Another reader asked about some vestments no longer in use: "I noticed one who had offered the new rite but wore the maniple. ... The rationale was that the maniple had not been suppressed, but simply that it was no longer required." I do not think that the rationale justifying the use of the maniple ... is correct. It is not necessary for the Holy See to issue a decree abolishing every single detail. When ... the legislator lists the vestments to be worn, then logically any further additions no longer correspond to the norms."

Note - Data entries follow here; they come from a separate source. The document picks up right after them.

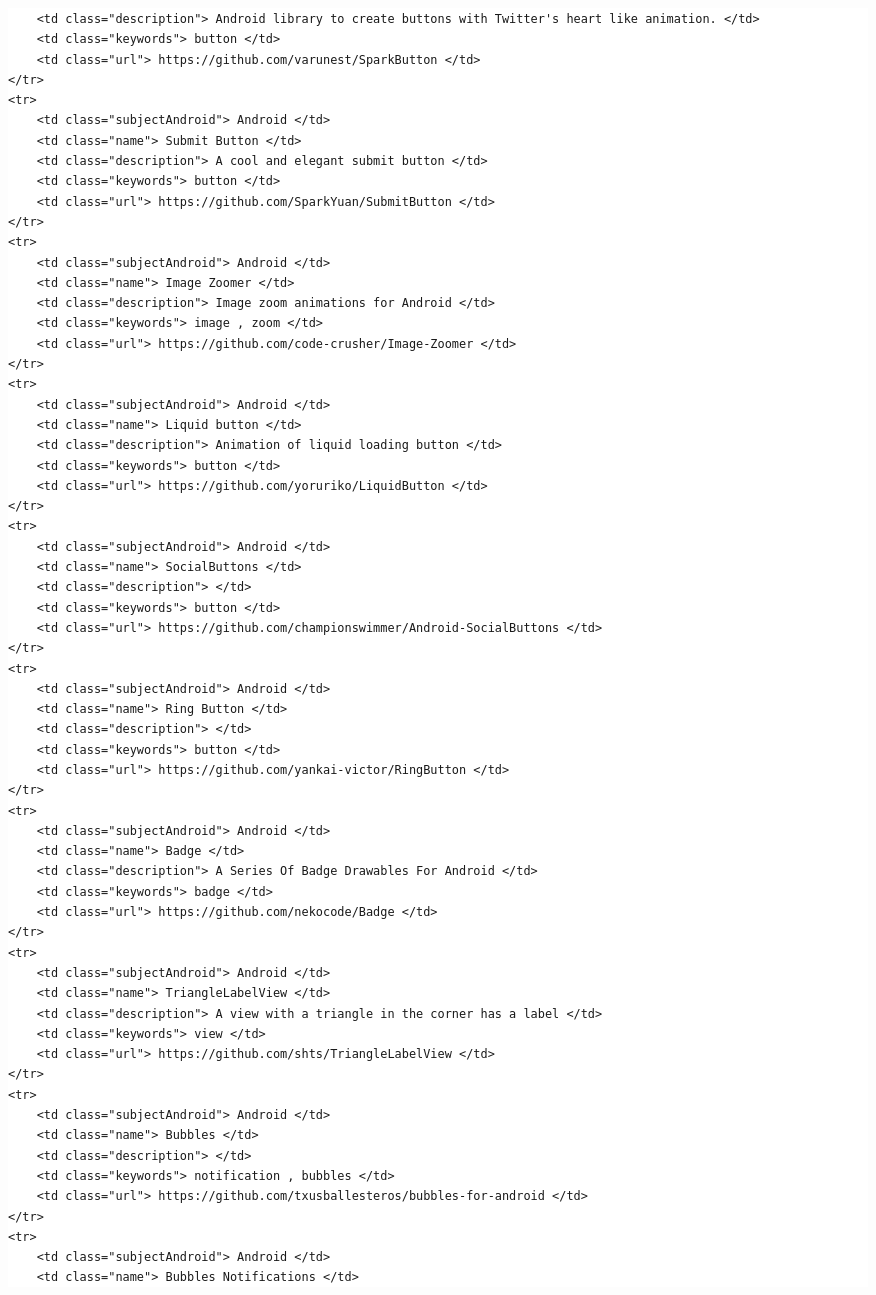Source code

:		<td class="description"> Android library to create buttons with Twitter's heart like animation. </td>
		<td class="keywords"> button </td>
		<td class="url"> https://github.com/varunest/SparkButton </td>
	</tr>
	<tr>
		<td class="subjectAndroid"> Android </td>
		<td class="name"> Submit Button </td>
		<td class="description"> A cool and elegant submit button </td>
		<td class="keywords"> button </td>
		<td class="url"> https://github.com/SparkYuan/SubmitButton </td>
	</tr>
	<tr>
		<td class="subjectAndroid"> Android </td>
		<td class="name"> Image Zoomer </td>
		<td class="description"> Image zoom animations for Android </td>
		<td class="keywords"> image , zoom </td>
		<td class="url"> https://github.com/code-crusher/Image-Zoomer </td>
	</tr>
	<tr>
		<td class="subjectAndroid"> Android </td>
		<td class="name"> Liquid button </td>
		<td class="description"> Animation of liquid loading button </td>
		<td class="keywords"> button </td>
		<td class="url"> https://github.com/yoruriko/LiquidButton </td>
	</tr>
	<tr>
		<td class="subjectAndroid"> Android </td>
		<td class="name"> SocialButtons </td>
		<td class="description"> </td>
		<td class="keywords"> button </td>
		<td class="url"> https://github.com/championswimmer/Android-SocialButtons </td>
	</tr>
	<tr>
		<td class="subjectAndroid"> Android </td>
		<td class="name"> Ring Button </td>
		<td class="description"> </td>
		<td class="keywords"> button </td>
		<td class="url"> https://github.com/yankai-victor/RingButton </td>
	</tr>
	<tr>
		<td class="subjectAndroid"> Android </td>
		<td class="name"> Badge </td>
		<td class="description"> A Series Of Badge Drawables For Android </td>
		<td class="keywords"> badge </td>
		<td class="url"> https://github.com/nekocode/Badge </td>
	</tr>
	<tr>
		<td class="subjectAndroid"> Android </td>
		<td class="name"> TriangleLabelView </td>
		<td class="description"> A view with a triangle in the corner has a label </td>
		<td class="keywords"> view </td>
		<td class="url"> https://github.com/shts/TriangleLabelView </td>
	</tr>
	<tr>
		<td class="subjectAndroid"> Android </td>
		<td class="name"> Bubbles </td>
		<td class="description"> </td>
		<td class="keywords"> notification , bubbles </td>
		<td class="url"> https://github.com/txusballesteros/bubbles-for-android </td>
	</tr>
	<tr>
		<td class="subjectAndroid"> Android </td>
		<td class="name"> Bubbles Notifications </td>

In fact, since 1970, the Roman Missal's list of vestments to be used at Mass does not mention the maniple, although it does note another vestment, the amice, which is not always obligatory.

When used, the maniple is worn by a priest only when wearing a chasuble for celebrating the Mass. A bishop celebrating a Tridentine Low Mass dons the maniple only after the Prayers at the Foot of the Altar. The 1960 Code of Rubrics, incorporated into the 1962 Roman Missal, states that the maniple is never worn with the cope (as, for instance, in the Asperges rite or in giving Benediction of the Blessed Sacrament); and, if no cope is available, it allows the priest to give such blessings vested in an alb and wearing a stole, but without chasuble and maniple.

The maniple is also worn with the dalmatic or tunicle, by the deacon and the subdeacon in a Solemn Mass, but only during the Mass proper. The maniple is not worn at other liturgical functions (e.g., the Asperges, processions) for which the dalmatic or tunicle is worn.

The maniple is also a vestment used in most of the other Latin liturgical rites.

With regard to what is now the Ordinary Form of the Roman Rite, as revised in 1969, the General Instruction of the Roman Missal states: "The vestment proper to the priest celebrant at Mass and other sacred actions directly connected with Mass is, unless otherwise indicated, the chasuble, worn over the alb and stole." For the deacon it says: "The vestment proper to the deacon is the dalmatic, worn over the alb and stole. The dalmatic may, however, be omitted out of necessity or on account of a lesser degree of solemnity." In neither case is there any mention of the maniple as a vestment in use.